NF: The same thing I mentioned above about policies regarding conflicts of interest goes for subs. It’s not uncommon, from what I understand, for subs to get hired based on their personal relationships with people in their network. If this sort of thing becomes problematic, an orchestra could, for example, create a sub-eligibility list and call subs based on a certain set of criteria like the lottery or rotation system I mentioned earlier.
IM: We’ve witnessed several orchestral players lose their jobs over allegations of using their position of authority to harass members of the orchestra, substitute players, or students at a university where the orchestra members were hired for a residency. In all cases that are public, the musicians who lost their jobs did not seem to face legal ramifications. I certainly have no reason to not believe the victims! This situation to me is puzzling. It’s my understanding that the burden of proof is different for prosecution vs dismissal from a job. Is that correct? Can you explain the issue?
NF: Without specific details, my first guess would be these situations did not rise to the level of criminal offenses, or if they did, the parties involved did not feel there was sufficient reason for pursuing charges. In cases that could involve civil liability, parties involved often decide the cost of litigation outweighs the potential outcome. Think of it this way - would you spend $100,000 litigating a case that would yield $20,000 in damages? Probably not.
As for the burden of proof, you are correct. In many states, employees can be fired for any reason or no reason at all, provided it is not a discriminatory reason.
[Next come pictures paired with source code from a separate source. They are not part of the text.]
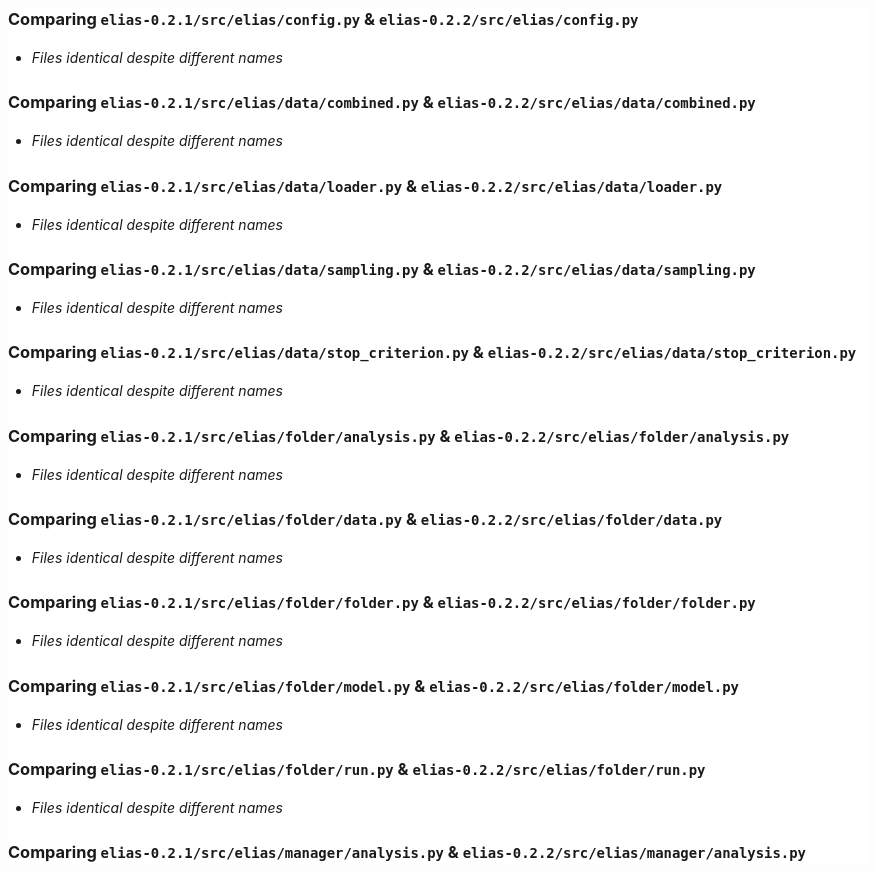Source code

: ### Comparing `elias-0.2.1/src/elias/config.py` & `elias-0.2.2/src/elias/config.py`

 * *Files identical despite different names*

### Comparing `elias-0.2.1/src/elias/data/combined.py` & `elias-0.2.2/src/elias/data/combined.py`

 * *Files identical despite different names*

### Comparing `elias-0.2.1/src/elias/data/loader.py` & `elias-0.2.2/src/elias/data/loader.py`

 * *Files identical despite different names*

### Comparing `elias-0.2.1/src/elias/data/sampling.py` & `elias-0.2.2/src/elias/data/sampling.py`

 * *Files identical despite different names*

### Comparing `elias-0.2.1/src/elias/data/stop_criterion.py` & `elias-0.2.2/src/elias/data/stop_criterion.py`

 * *Files identical despite different names*

### Comparing `elias-0.2.1/src/elias/folder/analysis.py` & `elias-0.2.2/src/elias/folder/analysis.py`

 * *Files identical despite different names*

### Comparing `elias-0.2.1/src/elias/folder/data.py` & `elias-0.2.2/src/elias/folder/data.py`

 * *Files identical despite different names*

### Comparing `elias-0.2.1/src/elias/folder/folder.py` & `elias-0.2.2/src/elias/folder/folder.py`

 * *Files identical despite different names*

### Comparing `elias-0.2.1/src/elias/folder/model.py` & `elias-0.2.2/src/elias/folder/model.py`

 * *Files identical despite different names*

### Comparing `elias-0.2.1/src/elias/folder/run.py` & `elias-0.2.2/src/elias/folder/run.py`

 * *Files identical despite different names*

### Comparing `elias-0.2.1/src/elias/manager/analysis.py` & `elias-0.2.2/src/elias/manager/analysis.py`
By night Noel Freeman is a Houston-based Bass Trombone player, a member of the American Federation of Musicians, and board member at the Houston Pride Band. By day Mr. Freeman, MPA, is Human Resource Liaison/ Disability Program Manager, and Division Manager at Houston Public Works, and past president of the Houston GLBT Political Caucus. Noel Freeman has generously offered his professional advice to readers who might feel they need it. Thank you so much for your time, thoughtfulness and expertise, Noel!